# Dataset content:

--------------------------------------------------

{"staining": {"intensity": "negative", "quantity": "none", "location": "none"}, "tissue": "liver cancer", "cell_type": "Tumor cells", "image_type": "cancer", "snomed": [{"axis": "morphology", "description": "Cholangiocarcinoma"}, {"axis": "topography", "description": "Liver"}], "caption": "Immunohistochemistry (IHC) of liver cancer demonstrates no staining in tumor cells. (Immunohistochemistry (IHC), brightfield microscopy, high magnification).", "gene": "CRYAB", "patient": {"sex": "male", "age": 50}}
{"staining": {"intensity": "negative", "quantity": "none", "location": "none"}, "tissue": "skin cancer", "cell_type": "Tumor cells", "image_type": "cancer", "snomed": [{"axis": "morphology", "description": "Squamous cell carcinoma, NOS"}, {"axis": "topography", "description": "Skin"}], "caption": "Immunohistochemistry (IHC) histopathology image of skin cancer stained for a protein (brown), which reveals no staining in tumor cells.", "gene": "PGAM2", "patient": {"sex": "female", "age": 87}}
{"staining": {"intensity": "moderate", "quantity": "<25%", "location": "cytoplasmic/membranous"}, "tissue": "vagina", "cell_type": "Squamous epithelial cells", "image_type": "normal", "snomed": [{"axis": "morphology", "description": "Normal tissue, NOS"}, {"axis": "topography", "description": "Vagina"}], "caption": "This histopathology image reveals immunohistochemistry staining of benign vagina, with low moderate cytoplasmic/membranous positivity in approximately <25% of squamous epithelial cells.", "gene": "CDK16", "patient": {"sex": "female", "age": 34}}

--------------------------------------------------

# Exercise:
Restate the full data above, keeping each word intact.

# Result of the exercise:
{"staining": {"intensity": "negative", "quantity": "none", "location": "none"}, "tissue": "liver cancer", "cell_type": "Tumor cells", "image_type": "cancer", "snomed": [{"axis": "morphology", "description": "Cholangiocarcinoma"}, {"axis": "topography", "description": "Liver"}], "caption": "Immunohistochemistry (IHC) of liver cancer demonstrates no staining in tumor cells. (Immunohistochemistry (IHC), brightfield microscopy, high magnification).", "gene": "CRYAB", "patient": {"sex": "male", "age": 50}}
{"staining": {"intensity": "negative", "quantity": "none", "location": "none"}, "tissue": "skin cancer", "cell_type": "Tumor cells", "image_type": "cancer", "snomed": [{"axis": "morphology", "description": "Squamous cell carcinoma, NOS"}, {"axis": "topography", "description": "Skin"}], "caption": "Immunohistochemistry (IHC) histopathology image of skin cancer stained for a protein (brown), which reveals no staining in tumor cells.", "gene": "PGAM2", "patient": {"sex": "female", "age": 87}}
{"staining": {"intensity": "moderate", "quantity": "<25%", "location": "cytoplasmic/membranous"}, "tissue": "vagina", "cell_type": "Squamous epithelial cells", "image_type": "normal", "snomed": [{"axis": "morphology", "description": "Normal tissue, NOS"}, {"axis": "topography", "description": "Vagina"}], "caption": "This histopathology image reveals immunohistochemistry staining of benign vagina, with low moderate cytoplasmic/membranous positivity in approximately <25% of squamous epithelial cells.", "gene": "CDK16", "patient": {"sex": "female", "age": 34}}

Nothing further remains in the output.